• Required actions
A. Render this sentence from the hyperspectral classification text in Spanish: "Each map captures distinct spatial and spectral information."
B. According to the hyperspectral classification text, which part of the data is Entropy Rate Superpixel Segmentation applied to?
C. Reproduce the stretch of the hyperspectral classification text from "Principal Component Analysis" through "for superpixel segmentation.".

• Source document
Next, a series of null spectral maps (e.g., EMAP-S1, EMAP-S2, etc.) are generated using the null spectral feature extraction (FE) module. Each map captures distinct spatial and spectral information. These generated null spectral maps are then pooled into an n × k dimensional multilayer fusion map (Mup) for further processing by the classifier. The classifier receives the multilayer fusion map, synthesizes and analyzes its features, and outputs the classification results (CRs). In this context, EMAP-Sk represents the operation of the kth EMAP angle. The superpixel, consisting of neighboring pixel points, is used to replace traditional pixels for spatial and spectral segmentation. This approach effectively reduces data redundancy and noise, improving the accuracy and efficiency of the classification process.

3.2. Construction of KELM Classification Model

Principal Component Analysis (PCA), an unsupervised dimensionality reduction technique, is used to extract the most representative spectral bands on a global scale [30]. However, distinct objects are often represented by several homogeneous zones with varying spectral properties. As such, a uniform prediction method across the entire dataset is inappropriate for accurate classification. Entropy Rate Superpixel Segmentation (ERS) is an image segmentation algorithm that generates superpixels by calculating the entropy rate of the image. To fully leverage the spatial information (SI) contained in the hyperspectral image (HSI) cube, ERS is applied to the first principal component for superpixel segmentation.

[Saved entries]
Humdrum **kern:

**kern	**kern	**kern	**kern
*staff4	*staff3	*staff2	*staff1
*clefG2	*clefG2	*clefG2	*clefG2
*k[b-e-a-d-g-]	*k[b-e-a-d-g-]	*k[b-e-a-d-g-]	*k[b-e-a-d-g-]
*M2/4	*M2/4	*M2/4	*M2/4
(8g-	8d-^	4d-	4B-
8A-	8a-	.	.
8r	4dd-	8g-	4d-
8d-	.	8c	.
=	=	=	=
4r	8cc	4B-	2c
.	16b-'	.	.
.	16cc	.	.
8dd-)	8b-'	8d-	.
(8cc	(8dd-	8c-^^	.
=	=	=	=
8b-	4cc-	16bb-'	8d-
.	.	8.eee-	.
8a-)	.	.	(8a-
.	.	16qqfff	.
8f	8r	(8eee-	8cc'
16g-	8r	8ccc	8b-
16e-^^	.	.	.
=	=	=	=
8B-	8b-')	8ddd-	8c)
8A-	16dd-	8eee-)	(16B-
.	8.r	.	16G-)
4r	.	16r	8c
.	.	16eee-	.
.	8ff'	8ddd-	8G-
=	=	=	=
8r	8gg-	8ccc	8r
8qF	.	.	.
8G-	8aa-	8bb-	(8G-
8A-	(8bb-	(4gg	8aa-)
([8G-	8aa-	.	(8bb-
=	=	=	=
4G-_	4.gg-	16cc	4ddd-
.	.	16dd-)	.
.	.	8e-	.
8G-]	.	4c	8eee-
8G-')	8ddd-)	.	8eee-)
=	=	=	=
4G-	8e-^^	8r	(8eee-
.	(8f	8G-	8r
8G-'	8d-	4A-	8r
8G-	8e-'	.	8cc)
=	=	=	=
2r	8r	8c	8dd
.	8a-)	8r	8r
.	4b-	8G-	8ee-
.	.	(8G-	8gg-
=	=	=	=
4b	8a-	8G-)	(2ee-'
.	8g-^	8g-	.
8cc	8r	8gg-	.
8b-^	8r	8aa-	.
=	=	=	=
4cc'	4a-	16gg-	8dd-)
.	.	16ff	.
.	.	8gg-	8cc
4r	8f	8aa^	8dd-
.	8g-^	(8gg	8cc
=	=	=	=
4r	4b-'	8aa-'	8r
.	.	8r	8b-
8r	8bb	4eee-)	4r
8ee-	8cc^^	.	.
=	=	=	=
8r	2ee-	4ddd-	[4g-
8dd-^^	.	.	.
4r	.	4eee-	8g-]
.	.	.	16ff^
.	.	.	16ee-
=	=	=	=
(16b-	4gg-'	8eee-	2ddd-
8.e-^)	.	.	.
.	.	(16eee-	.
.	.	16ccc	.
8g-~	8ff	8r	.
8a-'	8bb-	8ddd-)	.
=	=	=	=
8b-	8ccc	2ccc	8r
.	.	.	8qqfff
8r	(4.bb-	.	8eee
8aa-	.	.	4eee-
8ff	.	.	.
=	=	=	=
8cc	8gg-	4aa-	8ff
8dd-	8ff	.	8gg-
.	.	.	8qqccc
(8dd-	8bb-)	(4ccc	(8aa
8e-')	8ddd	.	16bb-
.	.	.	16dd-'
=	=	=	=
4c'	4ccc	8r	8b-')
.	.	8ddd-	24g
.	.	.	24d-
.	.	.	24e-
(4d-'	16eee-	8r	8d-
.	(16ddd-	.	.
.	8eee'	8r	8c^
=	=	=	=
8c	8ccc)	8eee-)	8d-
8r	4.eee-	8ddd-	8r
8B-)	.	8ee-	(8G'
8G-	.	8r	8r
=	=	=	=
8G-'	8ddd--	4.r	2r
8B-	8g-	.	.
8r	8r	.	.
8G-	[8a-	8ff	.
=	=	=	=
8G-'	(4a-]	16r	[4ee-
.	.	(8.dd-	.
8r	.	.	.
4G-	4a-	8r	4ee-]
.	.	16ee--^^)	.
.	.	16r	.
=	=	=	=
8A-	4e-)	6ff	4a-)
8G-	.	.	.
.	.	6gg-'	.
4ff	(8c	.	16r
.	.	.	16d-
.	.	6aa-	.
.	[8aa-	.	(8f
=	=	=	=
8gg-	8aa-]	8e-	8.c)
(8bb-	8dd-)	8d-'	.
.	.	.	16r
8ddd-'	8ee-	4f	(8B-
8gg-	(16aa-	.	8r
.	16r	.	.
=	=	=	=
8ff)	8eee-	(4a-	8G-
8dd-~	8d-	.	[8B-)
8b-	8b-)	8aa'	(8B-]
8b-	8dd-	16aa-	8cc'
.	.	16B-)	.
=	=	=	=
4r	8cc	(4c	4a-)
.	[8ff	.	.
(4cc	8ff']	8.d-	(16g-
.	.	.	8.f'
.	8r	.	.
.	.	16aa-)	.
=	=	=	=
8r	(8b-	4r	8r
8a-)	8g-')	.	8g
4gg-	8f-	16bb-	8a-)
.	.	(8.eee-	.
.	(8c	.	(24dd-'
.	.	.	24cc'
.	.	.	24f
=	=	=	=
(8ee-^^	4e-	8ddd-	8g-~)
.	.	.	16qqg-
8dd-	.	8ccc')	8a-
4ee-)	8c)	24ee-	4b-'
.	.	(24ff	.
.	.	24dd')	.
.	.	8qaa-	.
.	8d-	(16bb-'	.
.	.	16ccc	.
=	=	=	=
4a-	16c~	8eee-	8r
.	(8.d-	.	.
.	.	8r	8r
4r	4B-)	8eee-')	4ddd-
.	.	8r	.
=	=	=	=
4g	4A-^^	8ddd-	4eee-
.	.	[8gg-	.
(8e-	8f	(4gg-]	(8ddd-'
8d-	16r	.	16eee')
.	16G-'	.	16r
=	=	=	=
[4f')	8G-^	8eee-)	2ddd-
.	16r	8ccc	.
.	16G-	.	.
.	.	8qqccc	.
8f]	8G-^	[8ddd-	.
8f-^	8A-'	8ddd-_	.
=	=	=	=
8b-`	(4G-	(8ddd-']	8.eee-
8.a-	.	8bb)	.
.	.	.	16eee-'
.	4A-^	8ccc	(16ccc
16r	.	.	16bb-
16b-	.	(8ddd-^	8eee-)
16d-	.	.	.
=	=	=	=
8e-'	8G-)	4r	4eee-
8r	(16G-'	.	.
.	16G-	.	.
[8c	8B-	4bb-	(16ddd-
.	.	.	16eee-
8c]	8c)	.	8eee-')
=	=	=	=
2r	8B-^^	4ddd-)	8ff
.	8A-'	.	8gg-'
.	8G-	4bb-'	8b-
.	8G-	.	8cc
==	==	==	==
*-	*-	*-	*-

• Per-task answers
A. Cada mapa captura información espacial y espectral distinta.

B. It is applied to the first principal component.

C.
Principal Component Analysis (PCA), an unsupervised dimensionality reduction technique, is used to extract the most representative spectral bands on a global scale [30]. However, distinct objects are often represented by several homogeneous zones with varying spectral properties. As such, a uniform prediction method across the entire dataset is inappropriate for accurate classification. Entropy Rate Superpixel Segmentation (ERS) is an image segmentation algorithm that generates superpixels by calculating the entropy rate of the image. To fully leverage the spatial information (SI) contained in the hyperspectral image (HSI) cube, ERS is applied to the first principal component for superpixel segmentation.